Question

For a differentiable function \( f : \mathbb{R} \to \mathbb{R} \), suppose \[ f'(x) = 3f(x) + \alpha, \] where \( \alpha \in \mathbb{R} \), \( f(0) = 1 \), and \[ \lim_{x \to -\infty} f(x) = 7. \] Then \( 9f(-\log_2 3) \) is equal to __________ .

Answer 1

Correct Answer: 61

Given the differential equation:

\[\frac{dy}{dx} - 3y = \alpha\]

Let the integrating factor be:

\[I = e^{\int -3dx} = e^{-3x}\]

Multiplying through by the integrating factor:

\[y \cdot e^{-3x} = \int e^{-3x} \cdot \alpha dx\]

Solving for \(y\):

\[y \cdot e^{-3x} = \frac{\alpha e^{-3x}}{-3} + C\]

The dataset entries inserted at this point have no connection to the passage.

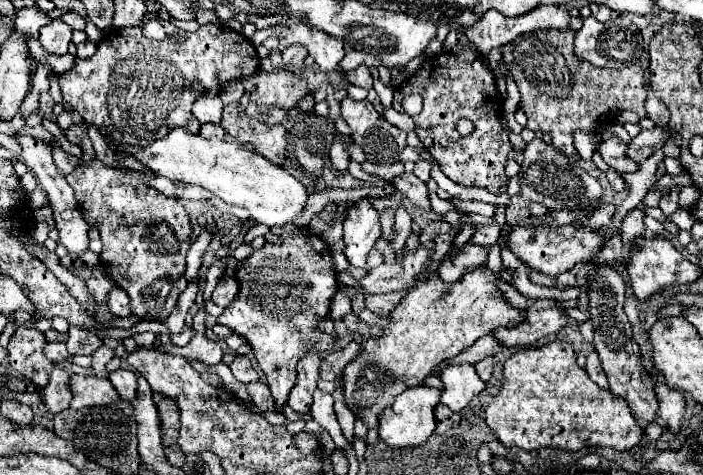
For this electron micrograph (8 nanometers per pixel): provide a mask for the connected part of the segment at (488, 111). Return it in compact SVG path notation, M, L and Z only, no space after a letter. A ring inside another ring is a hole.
M461 29L461 53L439 53L423 61L421 69L395 89L393 109L403 113L403 99L411 93L423 97L423 111L413 115L415 133L425 149L437 159L441 171L461 187L479 187L497 193L505 177L507 153L511 151L509 135L503 131L503 97L497 91L495 77L485 65L483 55L467 41ZM467 117L475 123L475 131L467 137L455 131L457 119Z

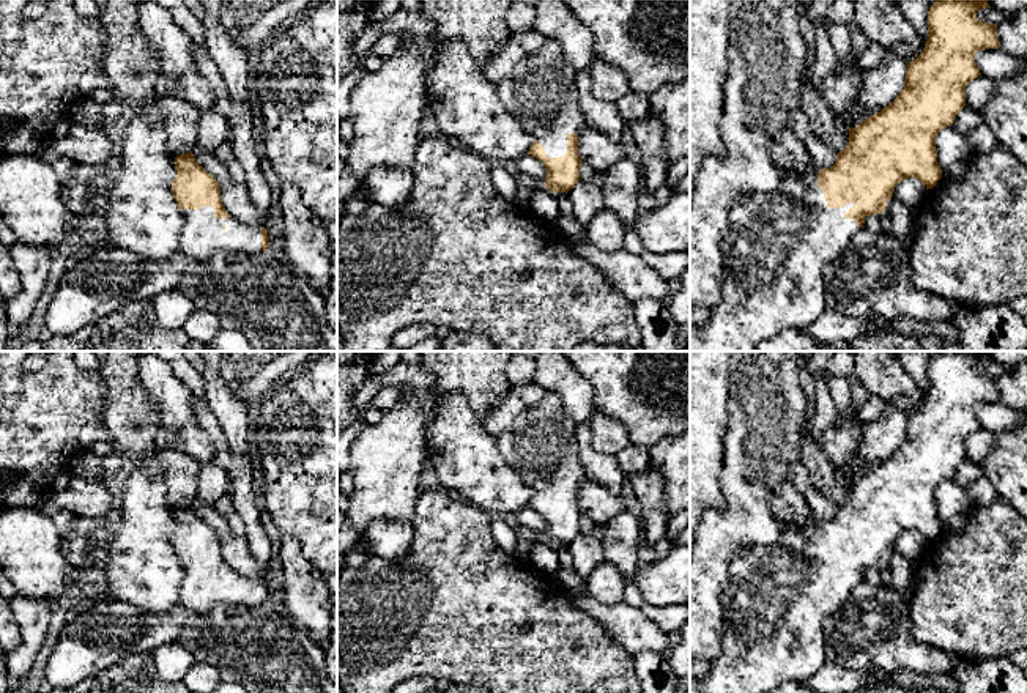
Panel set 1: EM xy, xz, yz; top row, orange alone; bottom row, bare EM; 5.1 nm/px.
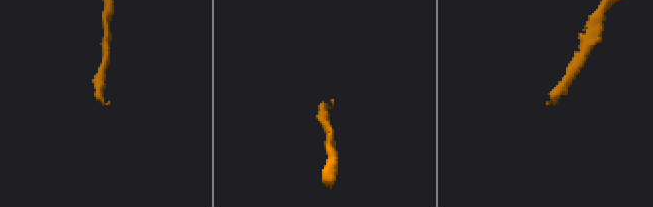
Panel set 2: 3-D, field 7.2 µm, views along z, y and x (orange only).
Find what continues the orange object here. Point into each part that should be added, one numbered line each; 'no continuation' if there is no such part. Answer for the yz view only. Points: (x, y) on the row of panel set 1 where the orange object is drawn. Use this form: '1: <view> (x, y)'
1: yz (778, 243)

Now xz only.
1: xz (541, 93)

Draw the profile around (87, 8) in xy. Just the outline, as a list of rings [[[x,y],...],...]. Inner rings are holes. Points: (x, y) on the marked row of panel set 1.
[[[74,0],[74,8],[79,16],[96,19],[101,14],[101,8],[95,0]]]

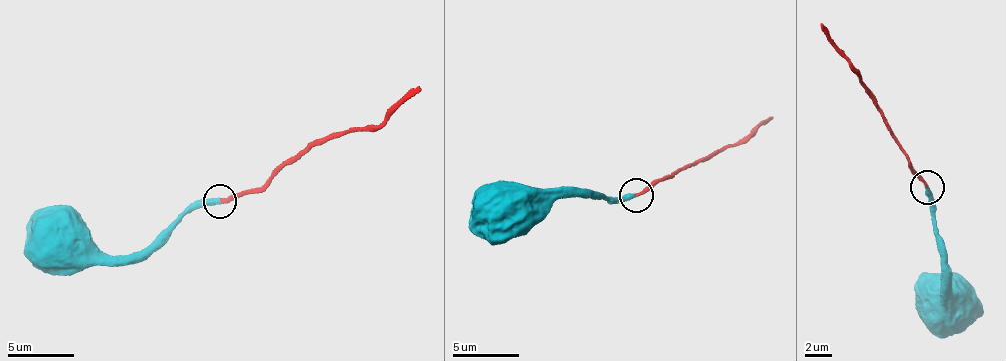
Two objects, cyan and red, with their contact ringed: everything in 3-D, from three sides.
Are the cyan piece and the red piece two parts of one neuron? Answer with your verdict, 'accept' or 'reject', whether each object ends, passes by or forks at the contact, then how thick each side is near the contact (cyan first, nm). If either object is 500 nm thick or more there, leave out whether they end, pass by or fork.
accept; cyan ends; red ends; calibres 380 and 240 nm

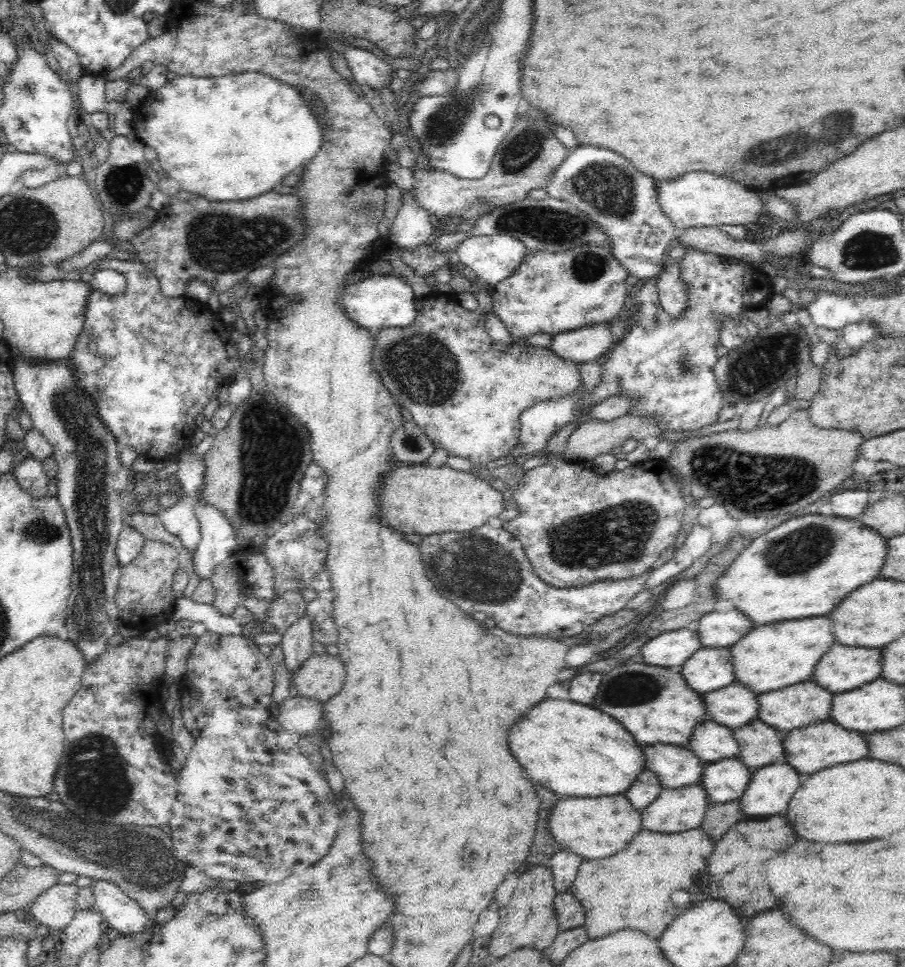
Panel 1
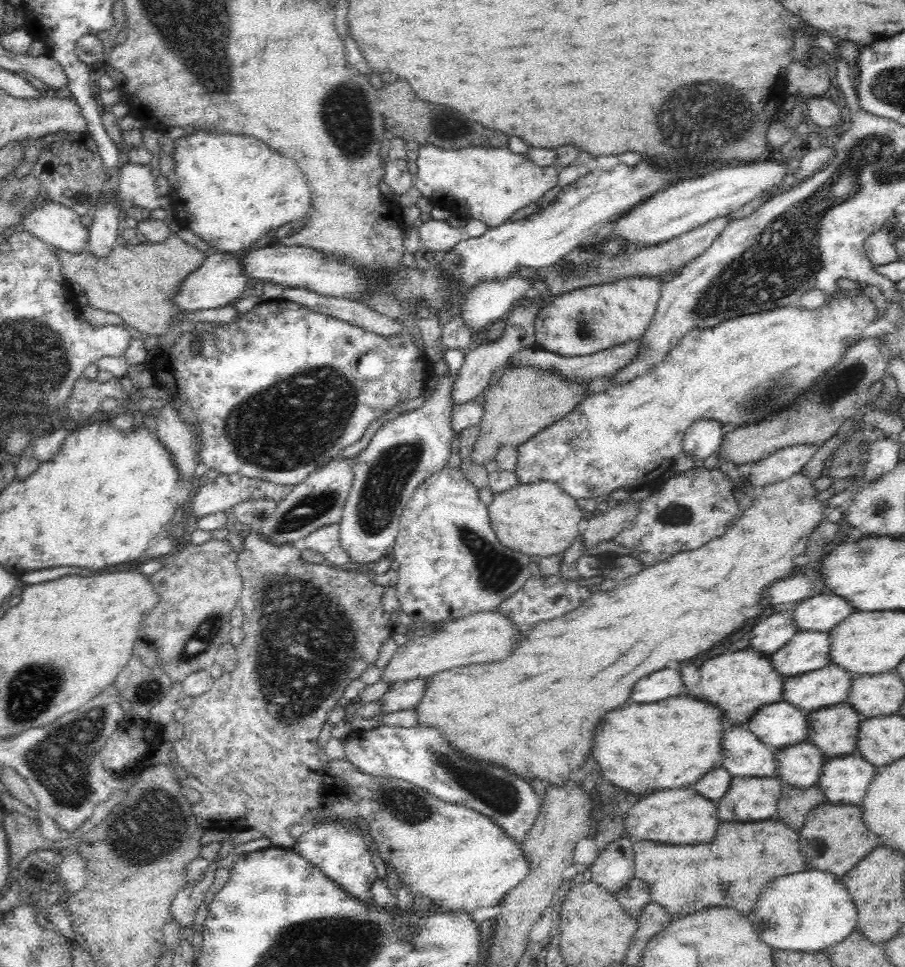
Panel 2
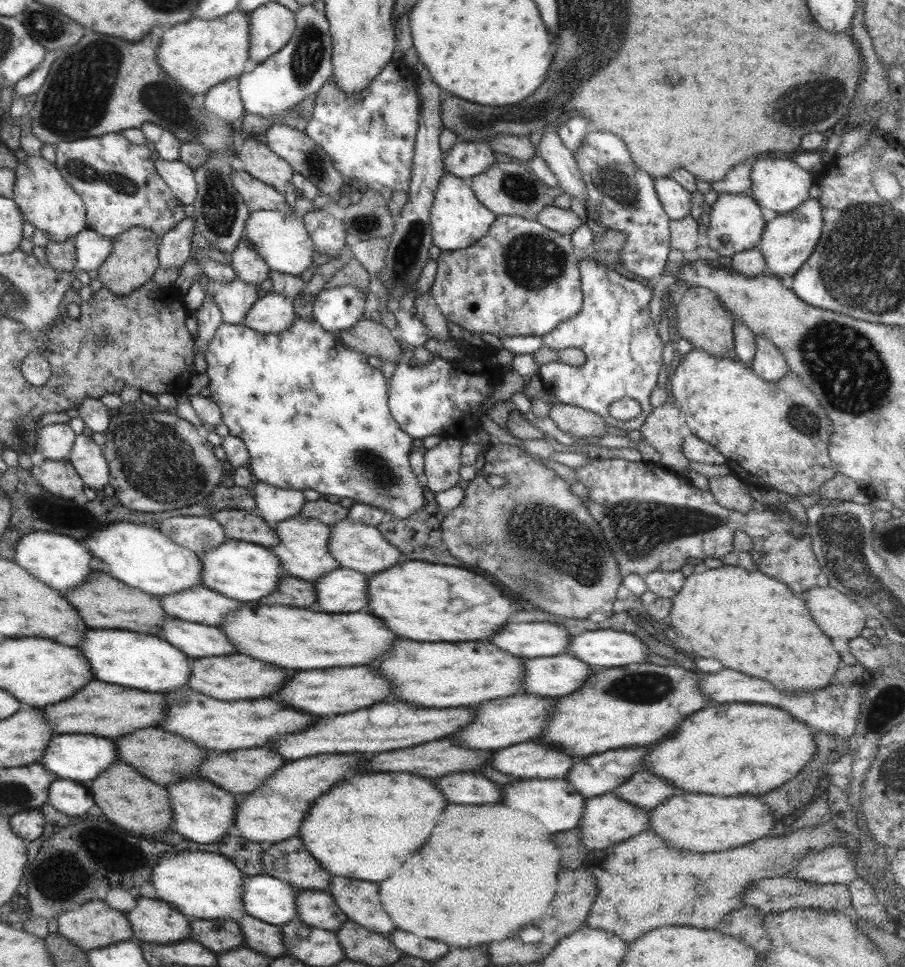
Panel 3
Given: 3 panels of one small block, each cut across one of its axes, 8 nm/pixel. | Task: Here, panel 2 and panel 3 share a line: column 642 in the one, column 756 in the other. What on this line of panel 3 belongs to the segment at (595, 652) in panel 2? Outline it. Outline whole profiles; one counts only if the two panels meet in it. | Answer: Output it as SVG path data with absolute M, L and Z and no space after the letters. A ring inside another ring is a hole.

Multiplying through by \(e^{3x}\):

\[y = \frac{\alpha}{-3} + C \cdot e^{3x}\]

Using the initial condition \(x = 0, y = 1\):

\[1 = \frac{\alpha}{-3} + C \cdot e^0\]

\[C = 1 + \frac{\alpha}{3}\]

As \(x \to -\infty, y \to 7\):

\[y = 7 - 6e^{3x}\]

Finally, evaluating:

\[9f(-\log 3) = 61\]